Reader_iternext: pulling one row

Reader_iternext fetches the next line from the underlying iterator, feeds each character to parse_process_char, then collects the accumulated fields into a Python list. End-of-file is signaled by StopIteration.

// CPython: Modules/_csv.c:455 Reader_iternext
static PyObject *
Reader_iternext(ReaderObj *self)
{
PyObject *lineobj = PyIter_Next(self->input_iter);
if (lineobj == NULL) return NULL;
/* feed each UCS4 code point through parse_process_char */
fields = self->fields;
self->fields = NULL;
return fields;
}

join_append: quoting decision for the writer

join_append decides whether a field needs quoting based on the dialect's quoting setting and the presence of special characters, then delegates to join_append_data for the actual buffer construction.
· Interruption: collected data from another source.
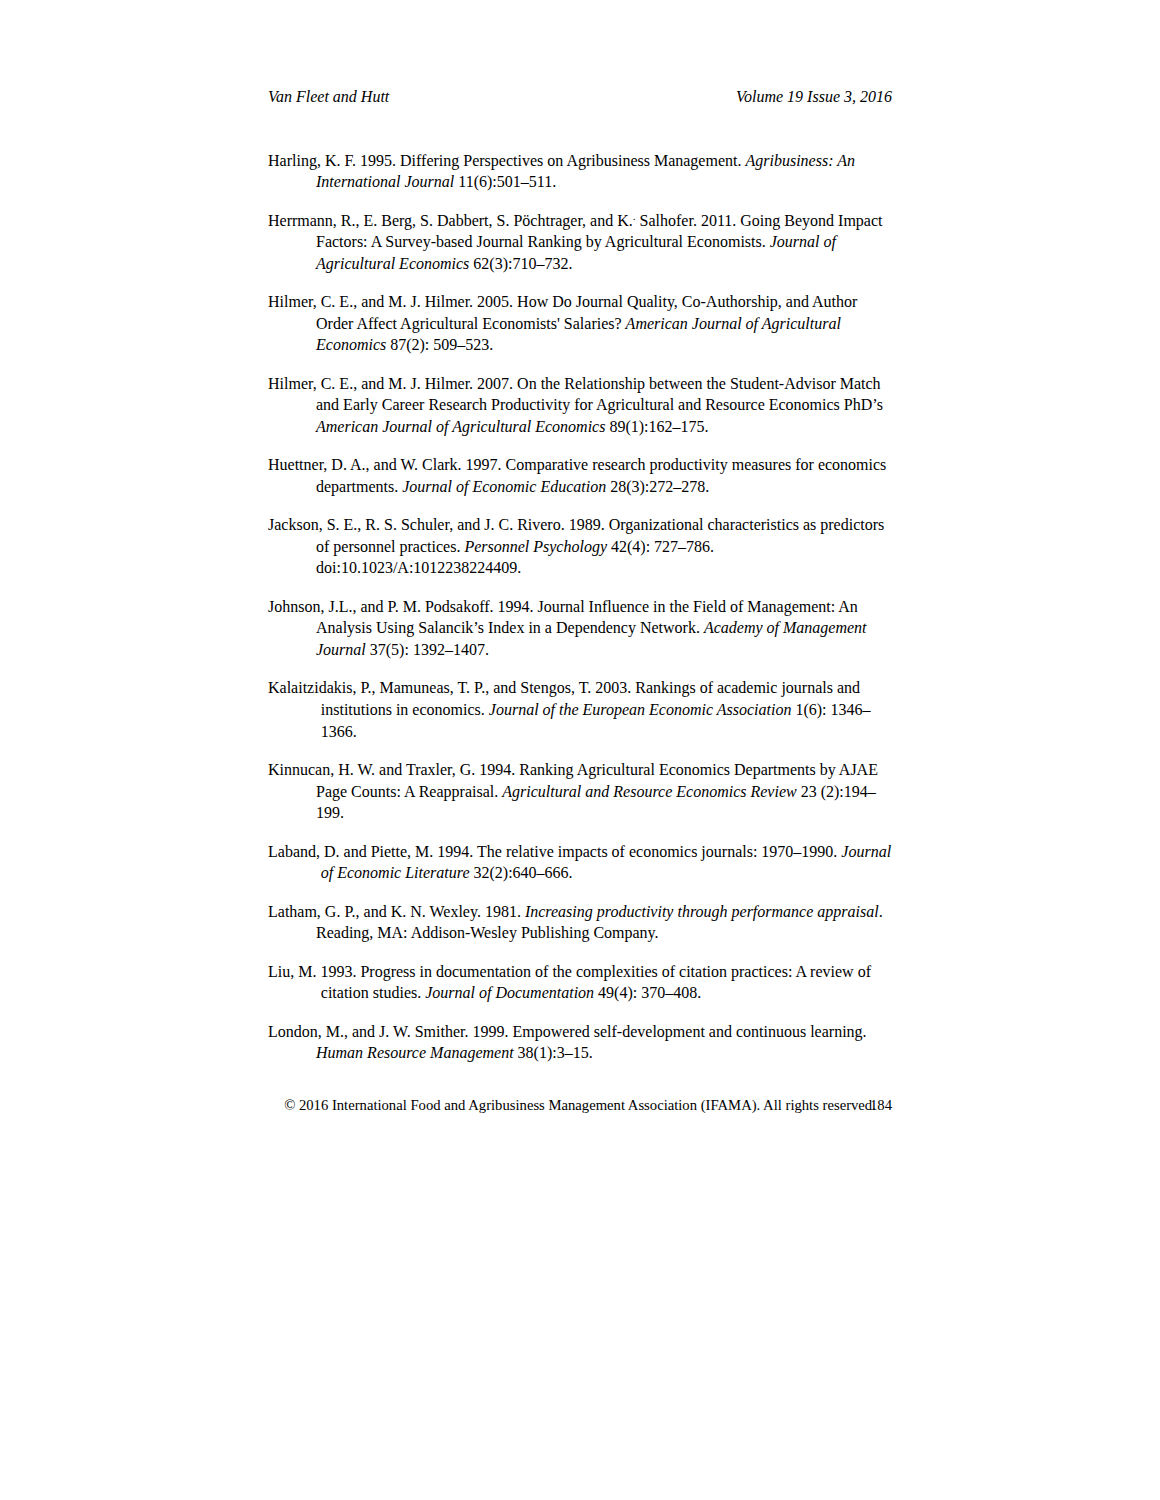Van Fleet and Hutt Volume 19 Issue 3, 2016
Harling, K. F. 1995. Differing Perspectives on Agribusiness Management. Agribusiness: An International Journal 11(6):501–511.
Herrmann, R., E. Berg, S. Dabbert, S. Pöchtrager, and K.. Salhofer. 2011. Going Beyond Impact Factors: A Survey-based Journal Ranking by Agricultural Economists. Journal of Agricultural Economics 62(3):710–732.
Hilmer, C. E., and M. J. Hilmer. 2005. How Do Journal Quality, Co-Authorship, and Author Order Affect Agricultural Economists' Salaries? American Journal of Agricultural Economics 87(2): 509–523.
Hilmer, C. E., and M. J. Hilmer. 2007. On the Relationship between the Student-Advisor Match and Early Career Research Productivity for Agricultural and Resource Economics PhD’s American Journal of Agricultural Economics 89(1):162–175.
Huettner, D. A., and W. Clark. 1997. Comparative research productivity measures for economics departments. Journal of Economic Education 28(3):272–278.
Jackson, S. E., R. S. Schuler, and J. C. Rivero. 1989. Organizational characteristics as predictors of personnel practices. Personnel Psychology 42(4): 727–786. doi:10.1023/A:1012238224409.
Johnson, J.L., and P. M. Podsakoff. 1994. Journal Influence in the Field of Management: An Analysis Using Salancik’s Index in a Dependency Network. Academy of Management Journal 37(5): 1392–1407.
Kalaitzidakis, P., Mamuneas, T. P., and Stengos, T. 2003. Rankings of academic journals and institutions in economics. Journal of the European Economic Association 1(6): 1346–1366.
Kinnucan, H. W. and Traxler, G. 1994. Ranking Agricultural Economics Departments by AJAE Page Counts: A Reappraisal. Agricultural and Resource Economics Review 23 (2):194–199.
Laband, D. and Piette, M. 1994. The relative impacts of economics journals: 1970–1990. Journal of Economic Literature 32(2):640–666.
Latham, G. P., and K. N. Wexley. 1981. Increasing productivity through performance appraisal. Reading, MA: Addison-Wesley Publishing Company.
Liu, M. 1993. Progress in documentation of the complexities of citation practices: A review of citation studies. Journal of Documentation 49(4): 370–408.
London, M., and J. W. Smither. 1999. Empowered self-development and continuous learning. Human Resource Management 38(1):3–15.
© 2016 International Food and Agribusiness Management Association (IFAMA). All rights reserved. 184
// CPython: Modules/_csv.c:668 join_append
static int
join_append(WriterObj *self, PyObject *field, int quoted)
{
Py_ssize_t rec_len;
if (quoted)
rec_len = join_append_data(self, kind, data, field_len, 1);
else
rec_len = join_append_data(self, kind, data, field_len, 0);
return rec_len < 0 ? -1 : 0;
}

gopy notes

  • The Go port lives in module/csv/. The state machine constants (START_FIELD, IN_QUOTED_FIELD, etc.) are reproduced as typed int constants in reader.go.
  • DialectObj maps to a Dialect struct in Go. Validation helpers are ported one-for-one rather than replaced with a single generic validator.
  • join_append_data performs in-place reallocation of a C buffer. The Go side uses strings.Builder and avoids manual sizing.

CPython 3.14 changes

  • Dialect.lineterminator now raises TypeError (instead of silently accepting a non-string) when set to a non-str value, closing a long-standing inconsistency with the documented type.
  • parse_process_char gained a QUOTE_NONE_ESCAPE branch to handle quoting=QUOTE_NONE together with an escapechar more precisely, fixing a regression introduced in 3.12.
  • The module now exposes csv.QUOTE_STRINGS and csv.QUOTE_NOTNULL constants (added in 3.12 for the writer side) in the C layer rather than patching them in from Python.